The Research Question

In order to understand the impact of digital media, we developed the following research question:

What is the impact of digital media on lower funnel activity, and how can we develop a model of this to drive understanding and future results?

DMB Media Buying Right Side - Challenge 2


Using statistical processing software, we were able to analyze DMB Eastmark’s data from the campaigns we had run for 31 media impression categories, encompassing both traditional and digital media. Our Strategy and Analytics team ran several multiple linear regressions in the FORWARD method where only the significant variables of 95% significance or greater were selected for the model.

We began the model with the media category which explained the most variance in Physical Visitor Center Visits (PVCV). We then repeatedly examined the list of remaining variables and continued to add additional variables to the model in descending order of each variable’s ability to explain additional variance.

We ran this analysis on four variations of our dependent variable—PVCV where each variation was a different time-lag between media impressions and PVCV. The variations were:

Variation 1: PVCV that occurred during the week following each week’s media impressions.

Variation 2: PVCV that occurred two weeks after each week’s media impressions.

Variation 3: PVCV that occurred three weeks after each week’s media impressions.

Variation 4: PVCV that occurred four weeks after each week’s media impressions.

The intent was not only to understand which variables impact PVCV but also what the delay in the impact was. Hence the four variations.

NOTE: We also examined other KPIs and found correlations between both traditional and digital media on various KPIs, but the focus of this particular case study was to look at the impact of digital media on lower funnel activity.


Our best model was able to achieve an R squared of .418 in PVCV—i.e. our best model explained 41.8% of the variance in PVCV. Specifically, that model was the one with the two week lag PVCV, (i.e. Variation 2). The explained variances for all four models are shown here.

Variation 1 (one week lag): 23.6% variance explained

Variation 2 (two week lag): 41.8% variance explained

Variation 3 (three week lag): 12.4% variance explained

Variation 4 (four week lag): 17.3% variance explained

The significant independent variables in Variation 2 (i.e. the model whose dependent variable was PVCV two weeks after media impressions) were Zillow and Trulia.
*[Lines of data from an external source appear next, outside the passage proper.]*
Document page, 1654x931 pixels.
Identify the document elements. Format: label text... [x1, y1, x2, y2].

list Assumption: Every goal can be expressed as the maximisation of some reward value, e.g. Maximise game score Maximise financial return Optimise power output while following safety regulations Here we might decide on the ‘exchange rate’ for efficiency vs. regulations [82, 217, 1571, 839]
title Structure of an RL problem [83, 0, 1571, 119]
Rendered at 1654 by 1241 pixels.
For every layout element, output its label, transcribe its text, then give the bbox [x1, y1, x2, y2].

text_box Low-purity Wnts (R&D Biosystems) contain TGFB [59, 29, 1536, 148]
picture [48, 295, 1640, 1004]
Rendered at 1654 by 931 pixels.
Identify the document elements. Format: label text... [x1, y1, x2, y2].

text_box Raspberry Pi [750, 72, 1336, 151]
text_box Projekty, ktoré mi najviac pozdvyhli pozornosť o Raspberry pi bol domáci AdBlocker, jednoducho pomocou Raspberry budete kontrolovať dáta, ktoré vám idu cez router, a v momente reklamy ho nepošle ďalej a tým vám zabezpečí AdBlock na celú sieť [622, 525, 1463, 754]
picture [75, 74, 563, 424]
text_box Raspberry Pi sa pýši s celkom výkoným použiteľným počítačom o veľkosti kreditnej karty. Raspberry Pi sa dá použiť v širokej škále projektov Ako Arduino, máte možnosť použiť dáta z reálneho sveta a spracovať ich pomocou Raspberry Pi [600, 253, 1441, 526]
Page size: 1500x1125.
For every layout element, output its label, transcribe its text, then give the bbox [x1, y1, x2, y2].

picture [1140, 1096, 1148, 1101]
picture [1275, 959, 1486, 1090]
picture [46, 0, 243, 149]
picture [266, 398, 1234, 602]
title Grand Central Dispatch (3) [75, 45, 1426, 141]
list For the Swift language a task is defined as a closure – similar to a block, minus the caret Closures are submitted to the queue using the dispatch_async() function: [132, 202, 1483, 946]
Both Zillow and Trulia are real estate websites that list dwellings for sale. We found that for every 1,000 impressions on Zillow and Trulia combined, we predict three visitors to the physical DMB Eastmark visitor center. The p-values for both the Trulia and Zillow variables were p<.001. It could be argued that our actions in investing in advertising on Trulia and Zillow were collinear with seasonality, and that PVCV was collinear with seasonality, however, we also made other media investments that did not show a statistically significant relationship with physical visitor center visits. Remember, we examined 31 distinct media impression categories.

The bottom line is that digital media activities had a statistically significant impact on the low funnel metric of physical visitor center visits. And as noted earlier, traditional media did have a correlation with other KPIs, but examining that is beyond the scope of this particular case study.

While the relative impact of various media activities on various funnel metrics varies widely per client, this case study highlights our ability to analyze such data and turn it into useful drivers of media strategy for not only DMB Eastmark, but for other Zion & Zion clients as well.